(Beginning of RECORDED DATA)

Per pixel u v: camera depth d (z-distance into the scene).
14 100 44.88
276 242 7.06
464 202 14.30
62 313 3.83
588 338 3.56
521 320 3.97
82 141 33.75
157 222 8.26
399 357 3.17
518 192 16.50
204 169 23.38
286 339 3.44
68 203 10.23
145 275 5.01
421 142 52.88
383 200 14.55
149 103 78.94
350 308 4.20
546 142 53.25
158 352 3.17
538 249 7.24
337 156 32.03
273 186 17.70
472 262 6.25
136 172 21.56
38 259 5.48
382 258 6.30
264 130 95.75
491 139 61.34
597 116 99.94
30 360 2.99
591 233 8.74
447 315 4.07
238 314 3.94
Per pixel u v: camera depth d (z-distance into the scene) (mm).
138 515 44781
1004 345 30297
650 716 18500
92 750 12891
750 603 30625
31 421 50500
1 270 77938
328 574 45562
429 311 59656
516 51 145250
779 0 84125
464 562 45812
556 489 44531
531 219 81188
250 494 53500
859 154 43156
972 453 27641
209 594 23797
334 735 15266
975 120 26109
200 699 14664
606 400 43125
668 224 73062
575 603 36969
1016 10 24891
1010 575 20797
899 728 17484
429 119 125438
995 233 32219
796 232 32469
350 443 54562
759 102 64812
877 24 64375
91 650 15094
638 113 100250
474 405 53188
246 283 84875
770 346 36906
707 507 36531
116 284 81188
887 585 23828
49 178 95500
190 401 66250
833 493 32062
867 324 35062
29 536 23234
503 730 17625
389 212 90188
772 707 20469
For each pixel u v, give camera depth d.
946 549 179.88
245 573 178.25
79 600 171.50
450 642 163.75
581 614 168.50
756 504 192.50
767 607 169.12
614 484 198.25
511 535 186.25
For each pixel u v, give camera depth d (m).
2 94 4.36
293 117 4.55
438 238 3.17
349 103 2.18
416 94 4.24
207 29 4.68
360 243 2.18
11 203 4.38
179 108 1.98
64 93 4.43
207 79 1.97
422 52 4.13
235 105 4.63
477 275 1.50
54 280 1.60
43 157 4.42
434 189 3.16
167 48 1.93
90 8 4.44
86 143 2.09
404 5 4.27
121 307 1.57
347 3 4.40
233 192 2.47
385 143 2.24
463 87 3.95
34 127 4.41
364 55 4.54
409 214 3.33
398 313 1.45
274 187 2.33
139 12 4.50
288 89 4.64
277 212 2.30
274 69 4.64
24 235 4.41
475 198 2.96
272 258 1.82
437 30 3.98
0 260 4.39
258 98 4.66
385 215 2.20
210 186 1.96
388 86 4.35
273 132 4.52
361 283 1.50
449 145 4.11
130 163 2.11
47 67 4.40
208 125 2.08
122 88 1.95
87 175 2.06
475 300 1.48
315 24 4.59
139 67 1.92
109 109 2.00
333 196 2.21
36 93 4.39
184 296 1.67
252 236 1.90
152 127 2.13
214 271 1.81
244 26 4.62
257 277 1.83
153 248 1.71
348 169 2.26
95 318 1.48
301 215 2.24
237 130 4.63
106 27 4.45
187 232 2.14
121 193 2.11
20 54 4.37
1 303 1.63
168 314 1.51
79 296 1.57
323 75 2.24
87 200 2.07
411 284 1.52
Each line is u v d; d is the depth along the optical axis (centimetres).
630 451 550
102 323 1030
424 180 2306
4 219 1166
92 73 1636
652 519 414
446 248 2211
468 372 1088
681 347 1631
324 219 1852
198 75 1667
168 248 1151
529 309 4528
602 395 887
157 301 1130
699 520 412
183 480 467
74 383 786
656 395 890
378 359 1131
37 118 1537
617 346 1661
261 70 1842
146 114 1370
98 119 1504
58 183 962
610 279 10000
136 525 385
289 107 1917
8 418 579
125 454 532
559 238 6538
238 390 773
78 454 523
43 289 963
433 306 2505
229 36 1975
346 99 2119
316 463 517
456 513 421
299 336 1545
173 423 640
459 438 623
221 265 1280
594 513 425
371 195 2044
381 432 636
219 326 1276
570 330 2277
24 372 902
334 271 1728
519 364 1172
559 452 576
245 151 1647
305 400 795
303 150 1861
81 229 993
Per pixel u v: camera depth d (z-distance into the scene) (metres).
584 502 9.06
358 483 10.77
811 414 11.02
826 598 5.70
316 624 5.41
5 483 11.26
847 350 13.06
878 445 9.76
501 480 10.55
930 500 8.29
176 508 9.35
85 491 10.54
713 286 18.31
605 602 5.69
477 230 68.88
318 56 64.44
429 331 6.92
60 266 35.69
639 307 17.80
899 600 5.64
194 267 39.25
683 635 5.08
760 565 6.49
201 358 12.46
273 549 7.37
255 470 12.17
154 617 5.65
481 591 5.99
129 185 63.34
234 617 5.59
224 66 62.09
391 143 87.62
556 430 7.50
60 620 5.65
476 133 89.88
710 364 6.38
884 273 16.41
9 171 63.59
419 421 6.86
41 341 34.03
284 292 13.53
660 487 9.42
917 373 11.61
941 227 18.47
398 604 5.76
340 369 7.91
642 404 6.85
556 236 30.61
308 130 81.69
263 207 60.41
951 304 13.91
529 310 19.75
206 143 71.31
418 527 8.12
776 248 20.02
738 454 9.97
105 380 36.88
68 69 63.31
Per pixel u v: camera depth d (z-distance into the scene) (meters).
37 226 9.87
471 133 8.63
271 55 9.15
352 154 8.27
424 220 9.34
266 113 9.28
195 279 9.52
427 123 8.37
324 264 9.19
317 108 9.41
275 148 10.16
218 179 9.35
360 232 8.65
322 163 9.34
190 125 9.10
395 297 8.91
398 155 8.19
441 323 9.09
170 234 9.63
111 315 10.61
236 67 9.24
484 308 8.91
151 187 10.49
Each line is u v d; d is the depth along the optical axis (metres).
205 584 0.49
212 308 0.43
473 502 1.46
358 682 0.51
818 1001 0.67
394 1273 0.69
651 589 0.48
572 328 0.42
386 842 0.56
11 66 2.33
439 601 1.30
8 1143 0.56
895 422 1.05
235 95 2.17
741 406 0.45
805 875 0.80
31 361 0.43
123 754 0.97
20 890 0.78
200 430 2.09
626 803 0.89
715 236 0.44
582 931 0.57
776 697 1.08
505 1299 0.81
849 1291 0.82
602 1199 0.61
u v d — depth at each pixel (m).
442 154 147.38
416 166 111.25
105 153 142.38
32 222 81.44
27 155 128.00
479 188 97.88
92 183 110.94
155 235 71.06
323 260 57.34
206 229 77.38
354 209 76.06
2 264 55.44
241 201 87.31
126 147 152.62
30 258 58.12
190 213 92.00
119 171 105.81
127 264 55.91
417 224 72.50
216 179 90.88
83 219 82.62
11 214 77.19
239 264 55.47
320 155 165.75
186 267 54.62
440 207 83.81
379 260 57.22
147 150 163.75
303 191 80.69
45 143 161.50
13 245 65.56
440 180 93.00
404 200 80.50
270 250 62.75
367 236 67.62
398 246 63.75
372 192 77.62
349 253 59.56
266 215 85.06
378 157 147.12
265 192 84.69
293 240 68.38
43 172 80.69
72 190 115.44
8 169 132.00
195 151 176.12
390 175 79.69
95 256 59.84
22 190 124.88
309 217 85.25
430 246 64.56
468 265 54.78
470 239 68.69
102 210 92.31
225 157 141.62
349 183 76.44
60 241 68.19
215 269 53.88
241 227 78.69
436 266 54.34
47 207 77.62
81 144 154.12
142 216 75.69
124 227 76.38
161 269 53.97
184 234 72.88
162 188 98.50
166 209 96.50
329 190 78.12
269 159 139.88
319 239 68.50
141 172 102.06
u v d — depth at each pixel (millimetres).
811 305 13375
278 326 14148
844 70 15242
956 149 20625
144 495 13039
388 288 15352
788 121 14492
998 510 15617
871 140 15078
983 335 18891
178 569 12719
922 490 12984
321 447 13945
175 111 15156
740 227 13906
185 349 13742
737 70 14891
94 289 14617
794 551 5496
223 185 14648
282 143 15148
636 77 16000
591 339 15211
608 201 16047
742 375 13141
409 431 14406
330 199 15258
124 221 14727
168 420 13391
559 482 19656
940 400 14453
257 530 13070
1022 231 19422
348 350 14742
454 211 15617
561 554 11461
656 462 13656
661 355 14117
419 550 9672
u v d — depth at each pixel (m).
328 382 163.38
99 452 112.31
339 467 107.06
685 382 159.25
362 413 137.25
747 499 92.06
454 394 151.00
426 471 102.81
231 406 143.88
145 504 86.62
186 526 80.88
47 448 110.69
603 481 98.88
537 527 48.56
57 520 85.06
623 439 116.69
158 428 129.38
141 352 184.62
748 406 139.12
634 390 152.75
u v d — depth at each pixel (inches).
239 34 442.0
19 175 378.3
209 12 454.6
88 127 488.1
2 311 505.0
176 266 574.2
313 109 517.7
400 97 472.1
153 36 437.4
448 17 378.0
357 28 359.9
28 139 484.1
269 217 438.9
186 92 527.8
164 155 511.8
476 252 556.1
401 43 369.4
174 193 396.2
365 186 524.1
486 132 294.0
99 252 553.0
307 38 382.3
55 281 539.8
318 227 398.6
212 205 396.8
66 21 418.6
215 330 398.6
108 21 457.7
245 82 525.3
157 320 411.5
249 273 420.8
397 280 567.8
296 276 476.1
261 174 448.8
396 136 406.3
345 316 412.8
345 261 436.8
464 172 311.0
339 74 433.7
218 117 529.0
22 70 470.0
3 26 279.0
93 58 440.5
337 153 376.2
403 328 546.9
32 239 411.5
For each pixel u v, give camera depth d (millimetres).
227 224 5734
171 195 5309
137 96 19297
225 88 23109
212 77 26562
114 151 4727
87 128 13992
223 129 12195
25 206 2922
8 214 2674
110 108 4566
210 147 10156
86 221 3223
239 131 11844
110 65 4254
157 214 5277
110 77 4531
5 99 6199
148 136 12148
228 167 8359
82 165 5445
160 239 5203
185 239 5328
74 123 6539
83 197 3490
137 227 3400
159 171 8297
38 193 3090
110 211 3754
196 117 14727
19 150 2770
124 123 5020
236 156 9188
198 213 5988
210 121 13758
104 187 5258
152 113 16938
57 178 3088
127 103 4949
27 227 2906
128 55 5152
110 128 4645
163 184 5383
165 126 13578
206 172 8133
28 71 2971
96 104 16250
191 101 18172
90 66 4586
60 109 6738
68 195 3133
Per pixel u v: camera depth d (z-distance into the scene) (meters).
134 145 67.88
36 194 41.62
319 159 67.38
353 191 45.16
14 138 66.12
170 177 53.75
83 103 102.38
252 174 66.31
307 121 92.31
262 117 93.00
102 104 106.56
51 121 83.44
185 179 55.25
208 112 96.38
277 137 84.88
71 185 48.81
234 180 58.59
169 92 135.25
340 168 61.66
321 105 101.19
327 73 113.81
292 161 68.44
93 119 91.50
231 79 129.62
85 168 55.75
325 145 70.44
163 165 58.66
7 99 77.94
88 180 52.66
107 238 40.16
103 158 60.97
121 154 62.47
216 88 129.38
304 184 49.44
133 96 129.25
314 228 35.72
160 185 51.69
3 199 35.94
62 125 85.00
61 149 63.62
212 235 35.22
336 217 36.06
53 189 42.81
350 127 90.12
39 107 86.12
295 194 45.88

(End of RECORDED DATA)

◆ AIM OF THE TASK ◆
Search the records above for the string "axis" and copy each line that holds it.

◆ SOLUTION FOR THIS PROBLEM ◆
Each line is u v d; d is the depth along the optical axis (centimetres).
Each line is u v d; d is the depth along the optical axis (metres).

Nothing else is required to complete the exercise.